De Moerloose ensemble avec la Gécamines crèent la compagnie GCK (Grande Cimenterie du Katanga).

Attaché, le contrat de la Gécamines avec le HMIE RDC

Cette nouvelle société GCK va reprendre la cimenterie de Kakontwe au Katanga, laquelle société avait besoin de 300 millions de dollars d’investissements pour fonctionner. Et Philippe, avec une somme d’une valeur de 10 millions de dollars, investit dans cette cimenterie et cet investissement lui a permis d’avoir 67,50% de la valeur de la cimenterie.

En 2012, toujours aussi puissant et influent en RDC et particulièrement dans ce dossier de la cimenterie, Philippe De Moerloose continuent de travailler en RDC. Notre source nous informe aussi qu‘”il aurait promis au président Joseph Kabila d’investir 300 millions de dollars pour la rénovation de cette cimenterie ; promesse pas encore tenue jusqu’à nos jours!”

“Et, par ironie aujourd’hui, il obligerait toute les sociétés de la RDC à acheter les ciments de son entreprise, bien qu’ils sont de mauvaise qualité, et de ne plus acheter en Zambie. Il a tout le monopole des ciments. Et si quelqu’un préfère acheter le ciment en Zambie au cas ou il y a un manque d’approvisionnement, il fait tout pour le bloquer car tout doit nécessairement passer par lui”: nous a confié notre source de la RDC à La Voix de l’Afrique au Canada.

Et dans l’ex-Katanga aujourd’hui, la vente du ciment est une chasse gardée de Philippe de Moelroose, et cela a été imposé par son ami et complice qui n’est rien d’autre que monsieur Albert Yuma, le président du conseil d’administration de la Gécamines.

Monsieur Albert Yuma de la Gécamines travaille avec Philippe De Moerloose et serait aussi complice dans plusieurs affaires mafieuses gérées par lui-même, moniseur Philippe De Moerloose.

Certains de ses proches collaborateurs nous ont avoué que Philippe De Moerloose est un homme qui aime dominer et qui veut avoir le monopole en tout.

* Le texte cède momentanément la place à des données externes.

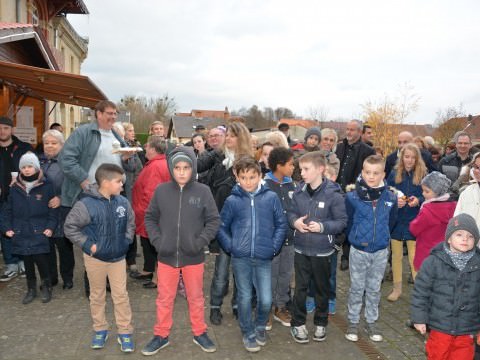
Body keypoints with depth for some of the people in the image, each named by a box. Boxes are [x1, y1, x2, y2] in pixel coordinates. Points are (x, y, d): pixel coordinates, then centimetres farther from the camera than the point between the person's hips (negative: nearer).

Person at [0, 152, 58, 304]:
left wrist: (50, 227, -10)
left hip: (39, 234, -3)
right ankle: (31, 289, 29)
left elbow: (53, 210, -1)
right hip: (21, 234, 3)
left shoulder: (46, 187, -4)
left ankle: (46, 287, 18)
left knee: (41, 260, -6)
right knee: (27, 263, 12)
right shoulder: (15, 188, 4)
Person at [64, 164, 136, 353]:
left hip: (118, 257, 2)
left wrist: (126, 241, -1)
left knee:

Bref, un homme qui vit et travaille rien que pour des monopoles. Et à l’heure actuelle, vu qu’il vient de perdre le monopole de l’espace aérien congolais, il serait en sérieuse guerre avec Ethiopian Airlines et Congo Airways parce qu’il n’y trouve pas son compte.

“Ce qui est triste est que le fait de trop aimer le monopole, il vient de “score a big one” en remontant la barre très haute, laquelle balle qui consiste au fait qu’il vient de s’accaparer de la fiancée de son propre fils…”, nous a confié la même source.

Voici ce qu’a été l’itinéraire d’un homme d’affaires belge dans une biographie non autorisée de Philippe De Moerloose.

Logiquement, après de telles révélations, des hommes comme monsieur Philippe De Moerloose, monsieur Albert Yuma et leurs complices devraient être mis en examen pour faux, abus de confiance, tentative d’escroquerie ou toutes autres charges conformément aux lois de la république car, nul n’est au-dessus de la loi!